■ EXERCISE SET ■
1. In the article on industrial loan performance, how many loans backed by industrial properties did Trepp study?
2. From the article on industrial loan performance, write out the passage that begins at the words "The Lone Star" and stops after "state, Trepp said.".

■ DOCUMENT EXTRACT ■

^^^^^^^^

Texas and neighboring states led the nation in net operating income growth when evaluating the performances of loans backed by industrial commercial properties, a new report from research and analytics firm Trepp says. 

After studying 7,010 loans backed by industrial properties in nine U.S. regions, Trepp discovered states in the Southwest Central region — including Texas, Arkansas and Oklahoma — posted the highest consistent net operating income increases, with NOI growing 4.06% year over year in 2015, 5.98% in 2016 and another 3.64% in 2017. Trepp is awaiting 2018 remittance reports to analyze last year's data. 

"Average NOI growth clocked in between 3.51% and 4.66% from 2014 to 2016 as empty industrial space was quickly absorbed," Trepp said in a report. "Growth was more moderate in 2017, with a rate of 1.59%, the second highest among the major property types that year."

The Dallas-Fort Worth-Arlington market saw its year-over-year NOI growth by industrial CMBS exposure shoot up 14.01% in 2016 and another 5.78% in 2017.

Trepp attributes sharp increases in industrial NOI over the three-year period in Texas to the success of research and development parks and business centers strategically located in Dallas, San Antonio and Austin.

Texas’ robust export cycle also drove strong performances within the industrial space of CMBS.

The Lone Star State benefits from high levels of manufacturing, a favorable regulatory and tax environment, highly skilled workers, rebounding oil prices and Hurricane Harvey recovery efforts — all of which have buoyed CRE growth rates in the state, Trepp said.

This acceleration in industrial loan performance is not limited to Texas. Industrial loans backing CMBS continue to perform well in the national retail environment, where the “Amazon effect” has caused companies to replace brick-and-mortar stores with warehouses and flex spaces to accommodate last-mile deliveries to customers relying on e-commerce.

“In the CMBS realm, this demand has enabled borrowers to fill properties with ease and boosted income,” Trepp said.

By January 2019, industrial loans served as collateral for approximately $20.5B in securitized private-label mortgages, representing 4% of the entire CMBS market, Trepp reported.

Warehouse and distribution facilities alone backed up $8.3B, or roughly 40.38%, of all outstanding industrial CMBS loans by loan balance.

^^^^^^^^

■ INFORMATION PROVIDED ■
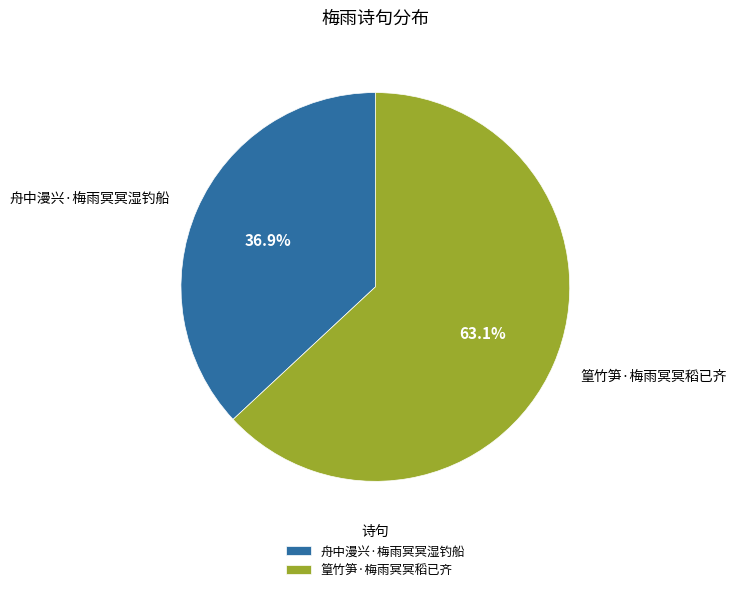

To the nearest percent, what is the average slice percentage?

50%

^^^^^^^^

■ ANSWERS GIVEN ■
1. Trepp studied 7,010 loans backed by industrial properties.

2.
The Lone Star State benefits from high levels of manufacturing, a favorable regulatory and tax environment, highly skilled workers, rebounding oil prices and Hurricane Harvey recovery efforts — all of which have buoyed CRE growth rates in the state, Trepp said.